Um empório de verdades convenientes

Lançado em 1973, o disco de estreia é uma revolução na música brasileira, por sua qualidade sonora e lírica, e por ter driblado completamente a censura.

Imagine a cena: Natal de 1973. Um disco lançado em agosto do mesmo ano vendeu tanto e teve tantos pedidos de nova tiragem que sua gravadora precisou derreter discos encalhados de seu estoque para garantir uma prensagem que atendesse às solicitações.

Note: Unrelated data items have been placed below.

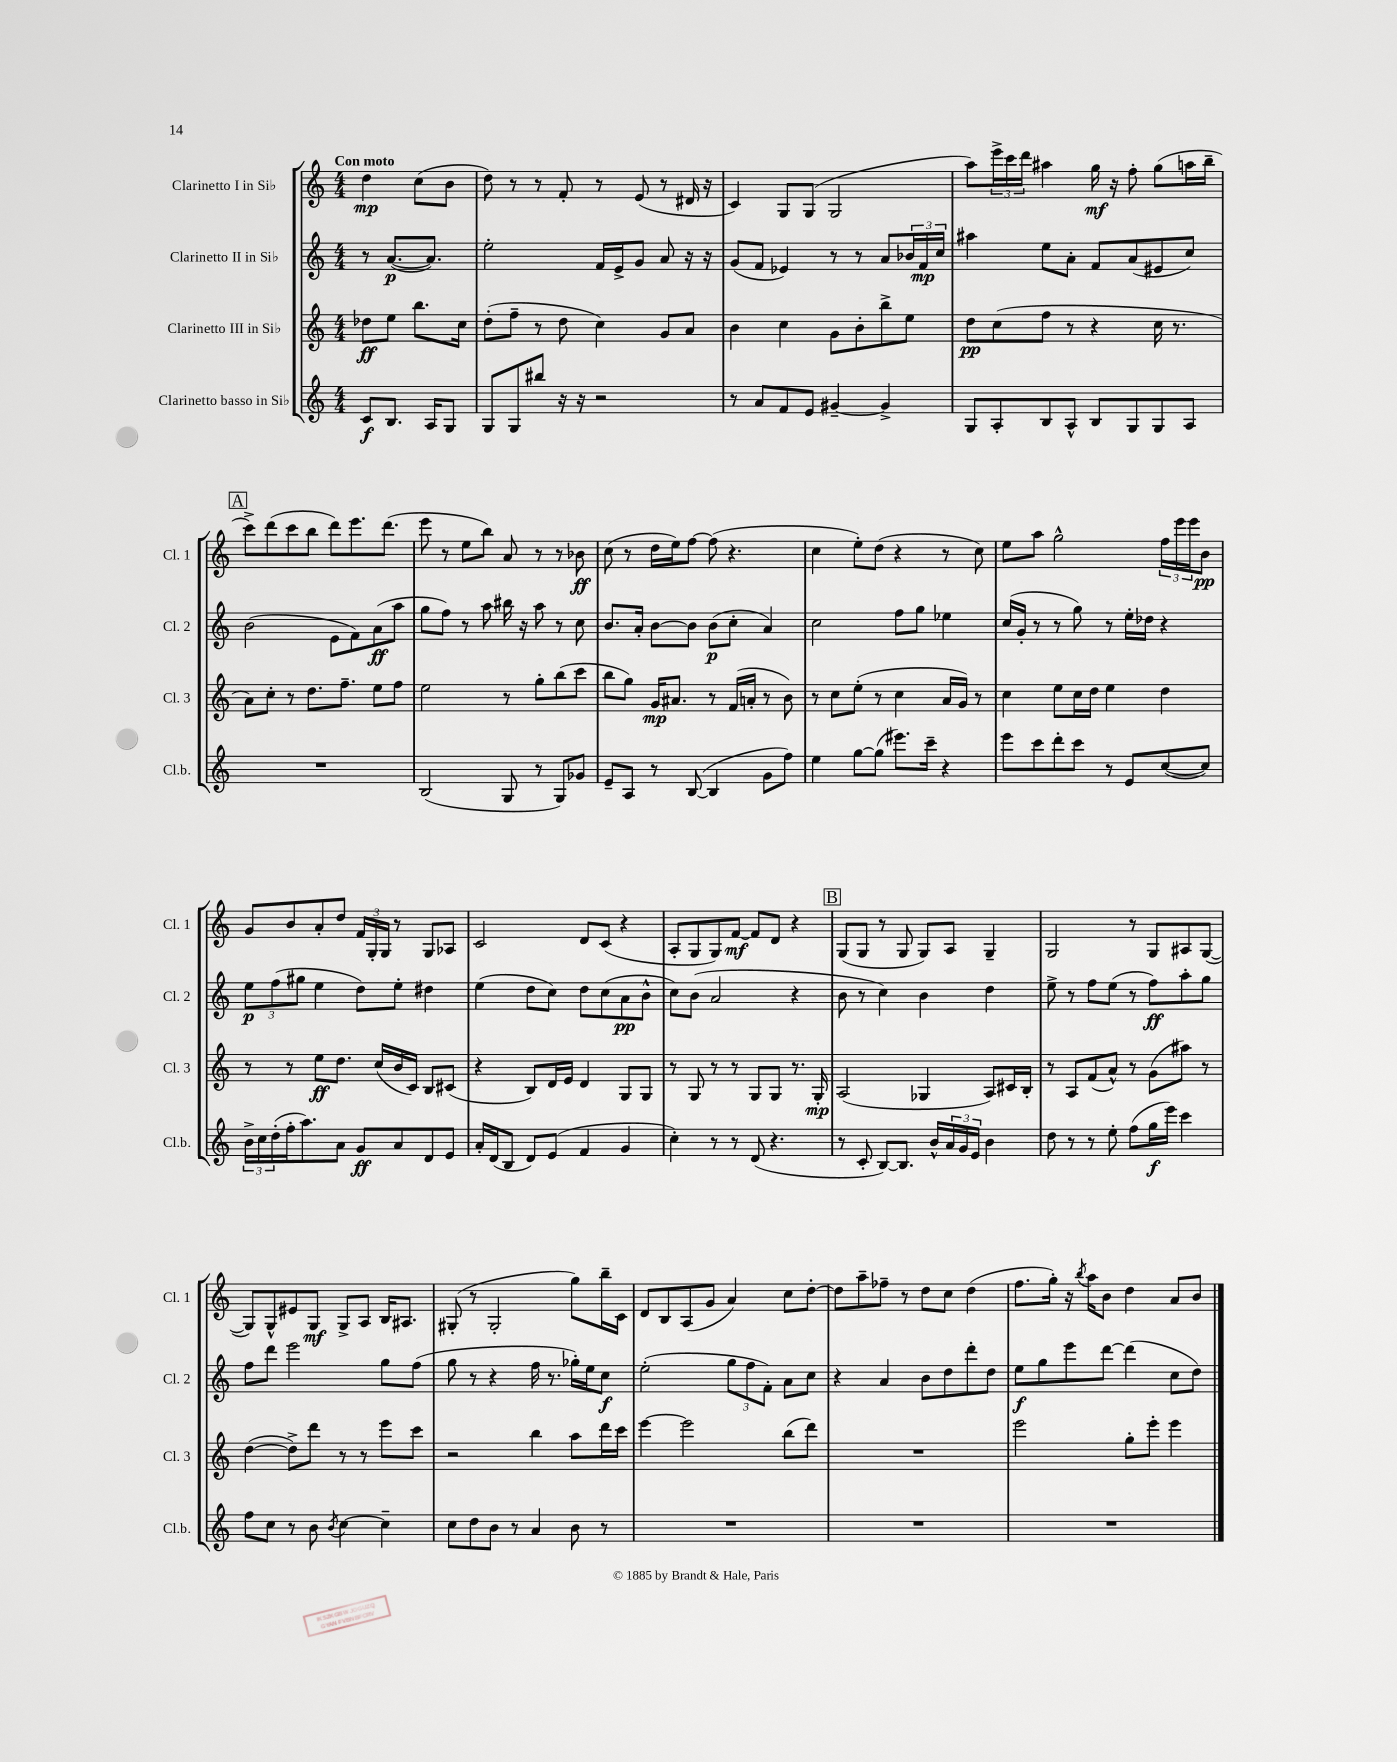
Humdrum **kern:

**kern	**kern	**kern	**kern
*staff4	*staff3	*staff2	*staff1
*clefG2	*clefG2	*clefG2	*clefG2
*k[]	*k[]	*k[]	*k[]
*M4/4	*M4/4	*M4/4	*M4/4
8c	8dd-	8r	4dd
8.B	8ee	([8.a	.
.	8.bb	.	(8cc
16A	.	8.a])	.
8G	.	.	8b
.	16cc	.	.
=	=	=	=
8G	(8dd'	2ee'	8dd)
8G	8ff~	.	8r
8bb#	8r	.	8r
16r	8dd	.	8f'
16r	.	.	.
2r	4cc)	16f	8r
.	.	16e^	.
.	.	8g	(8e
.	8g	8a	8r
.	8a	16r	16d#
.	.	16r	16r
=	=	=	=
8r	4b	(8g	4c)
8a	.	8f	.
8f	4cc	4e-)	8G
8e	.	.	(8G
[4g#~	8g	8r	2G
.	8b'	8r	.
4g#^]	8bb^	8a	.
.	8ee	24b-	.
.	.	24f	.
.	.	24cc	.
=	=	=	=
8G	8dd	4aa#	8aa)
8A'	(8cc	.	24eee^
.	.	.	24ccc
.	.	.	24ddd
8B	8ff	8ee	4aa#
8A^^	8r	8a'	.
8B	4r	8f	16gg
.	.	.	16r
8G	.	(8a	8ff'
8G	16cc	8e#	(8gg
.	8.r	.	.
8A	.	8cc)	16aa
.	.	.	16bb~
=	=	=	=
1r	8a)	(2b	8ccc^)
.	8cc'	.	(8ddd
.	8r	.	8ccc
.	8.dd	.	8bb
.	.	8e	8ddd)
.	8.ff~	.	.
.	.	8f)	8.eee
.	8ee	(8a	.
.	.	.	(8.ddd
.	8ff	8aa	.
=	=	=	=
(2B	2ee	8gg	8eee
.	.	8ff)	8r
.	.	8r	8ee
.	.	8aa	8bb)
8G	8r	16bb#	8a
.	.	16r	.
8r	8gg'	8aa	8r
8G)	(8bb	8r	8r
8g-	8ccc	8cc	8b-
=	=	=	=
8e~	8bb	8.b	(8cc
8A	8gg)	.	8r
.	.	16a'	.
8r	16g	[8b	16dd
.	8.a#	.	16ee)
([8B	.	8b]	[8ff
4B]	8r	(8b	(8ff]
.	(16f	8cc'	4.r
.	16a'	.	.
8g	8r	4a)	.
8ff)	8b)	.	.
=	=	=	=
4ee	8r	2cc	4cc
.	8cc	.	.
[8gg	(8ee'	.	8ee')
(8gg]	8r	.	(8dd
8.eee#)	4cc	8ff	4r
.	.	8gg	.
16ccc~	.	.	.
4r	16a	4ee-	8r
.	16g)	.	.
.	8r	.	8cc)
=	=	=	=
8eee	4cc	(16cc	8ee
.	.	16g'	.
8ccc	.	8r	8aa
8ddd'	8ee	8r	2gg^^
8ccc	16cc	8gg)	.
.	16dd	.	.
8r	4ee	8r	.
8e	.	16ee'	.
.	.	16dd-	.
([8cc	4dd	4r	24ff
.	.	.	24eee
.	.	.	24eee
8cc])	.	.	8b
=	=	=	=
24b^	8r	12ee	8g
24cc	.	.	.
(24dd'	.	(12ff	.
16ff'	8r	.	8b
.	.	12gg#	.
8.aa)	.	.	.
.	8ee	4ee	8a'
8a	8.dd	.	8dd
8g	.	8dd)	24f
.	.	.	24G'
.	(16cc	.	.
.	.	.	24G
8a	16b	8ee'	8r
.	16c)	.	.
8d	8B	4dd#	8G
8e	(8c#	.	8A-
=	=	=	=
16a'	4r	(4ee	2c
(16d	.	.	.
8B	.	.	.
8d)	8B)	8dd	.
(8e	16d	8cc)	.
.	16e	.	.
4f	4d	8dd	8d
.	.	(8cc	(8c
4g	8G	8a	4r
.	8G	8b^^	.
=	=	=	=
4cc')	8r	8cc)	8A'
.	8G	(8b	8G
8r	8r	2a	8G)
8r	8r	.	[8f
(8d	8G	.	8f]
4.r	8G	.	8d
.	8.r	4r	4r
.	16G'	.	.
=	=	=	=
8r	(2A	8b	(8G
8c'	.	8r	8G
[8B)	.	4cc)	8r
8.B]	.	.	8G
.	4G-	4b	8G)
16b^^	.	.	.
24a	.	.	8A
24g	.	.	.
24e	.	.	.
4b	8A)	4dd	4G~
.	16c#	.	.
.	16B'	.	.
=	=	=	=
8dd	8r	8ee^	2G
8r	8A	8r	.
8r	(8f	8ff	.
8ee'	8a^^)	(8ee	.
(8ff	8r	8r	8r
16gg	(8g	8ff)	8G
16eee)	.	.	.
4ccc	8aa#)	8aa'	8A#
.	8r	8gg	([8G
=	=	=	=
8ff	([4dd	8ff	8G])
8cc	.	8ddd	8G^^
8r	8dd^])	2eee	8e#
8b	8ddd	.	8G
8qb	.	.	.
[4cc	8r	.	8G^
.	8r	.	8A
4cc~]	8eee	8gg	16B
.	.	.	8.A#
.	8ccc	(8ff	.
=	=	=	=
8cc	2r	8gg	(8G#'
8dd	.	8r	8r
8b	.	4r	2G#'
8r	.	.	.
4a	4bb	16ff	.
.	.	8.r	.
8b	8aa	16gg-')	8gg)
.	.	16ee	.
8r	16ddd	8cc	16bb~
.	16ccc	.	16c
=	=	=	=
1r	[4eee	(2ee'	8d
.	.	.	8B
.	2eee]	.	(8A
.	.	.	8g
.	.	12gg	4a)
.	.	12ff	.
.	.	12f')	.
.	(8bb	8a	8cc
.	8ddd)	8cc	[8dd'
=	=	=	=
1r	1r	4r	8dd]
.	.	.	8aa~
.	.	4a	8ff-~
.	.	.	8r
.	.	8b	8dd
.	.	8dd	8cc
.	.	8ddd'	(4dd
.	.	8dd	.
=	=	=	=
1r	2eee	8ee	8.ff
.	.	8gg	.
.	.	.	16gg')
.	.	8eee	16r
.	.	.	8qbb
.	.	.	16aa
.	.	[8ddd	8b
.	8gg'	(4ddd]	4dd
.	8eee'	.	.
.	4eee	8cc	8a
.	.	8dd)	8b
==	==	==	==
*-	*-	*-	*-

Isso aconteceu, e olhe que era um disco cheio de críticas veladas à ditadura militar vigente no país havia quase uma década. Estou falando do disco de estreia dos Secos e Molhados, que reunia o violonista e cantor português João Ricardo, o guitarrista Gerson Conrad e ninguém menos do que o fenômeno Ney Matogrosso, cantor com aspirações a ator, apresentado aos colegas pela também cantora Luhli. Com o baterista Marcelo Frias, cuja cabeça aparece junto com a dos outros integrantes na capa do disco, mas que não quis ser parte fixa no grupo, lançaram um compilado de composições próprias e – com uma sagacidade impressionante da parte de João Ricardo, diga-se – algumas versões musicadas de poemas de nomes como Vinícius de Moraes, Cassiano Ricardo, Fernando Pessoa, Oswald de Andrade e João Apolinário (pai de João Ricardo).

É bem verdade que a formação clássica do grupo não durou muito: em 1974, às vésperas do lançamento do segundo álbum, já era claro que Ney Matogrosso era um furacão e seria difícil mantê-lo preso aos limites de um grupo. Sobretudo quando as divergências de negócios começaram a se sobrepor aos interesses artísticos: o que se diz é que João Ricardo queria que Ney Conrad assinassem um contrato que os tornava músicos contratados.

Mas falando sobre o disco, há muitos destaques entre as canções (eu diria todas), mas aqui em específico quero falar sobre a textura Beatle que permeia Fala, a melhor linha de baixo do mundo em minha opinião (cortesia do músico Willy Verdaguer) em Amor, a influência clara de Breathe do Pink Floyd em Primavera nos Dentes e é claro, a perfeição do maior hit do grupo, Sangue Latino. Presença constante e marcante no disco, Zé Rodrix comandou grande parte dos arranjos e foi responsável pela inclusão de instrumentos como órgão e ocarina nas canções.

Um fato curioso foi que Miéle e Ronaldo Bôscoli, responsáveis pela seleção musical do programa Fantástico, da Rede Globo, ficaram tão encantados com a capa do disco – as quatro cabeças do grupo servidas, cada uma num prato, em uma mesa junto outras iguarias disponíveis nos famosos empórios de secos e molhados – que selecionaram o grupo antes de ouvirem as músicas. Mais tarde Miéle confidenciaria que foi um alívio notar que eram boas canções.

Depois das saídas de Ney e de Gérson Conrad – que se juntou a Zezé Motta numa nova carreira – João Ricardo tentou manter o grupo com inúmeras formações, mas o sucesso nunca se repetiu.

O disco de estreia dos Secos e Molhados, além de ser essa revolução sonora e lírica, tem um caráter inusitado dentro da música daquela década: as letras eram tão complexas e arrojadas que o disco foi 100% liberado pela censura, que provavelmente não entendeu o recado de nenhuma delas.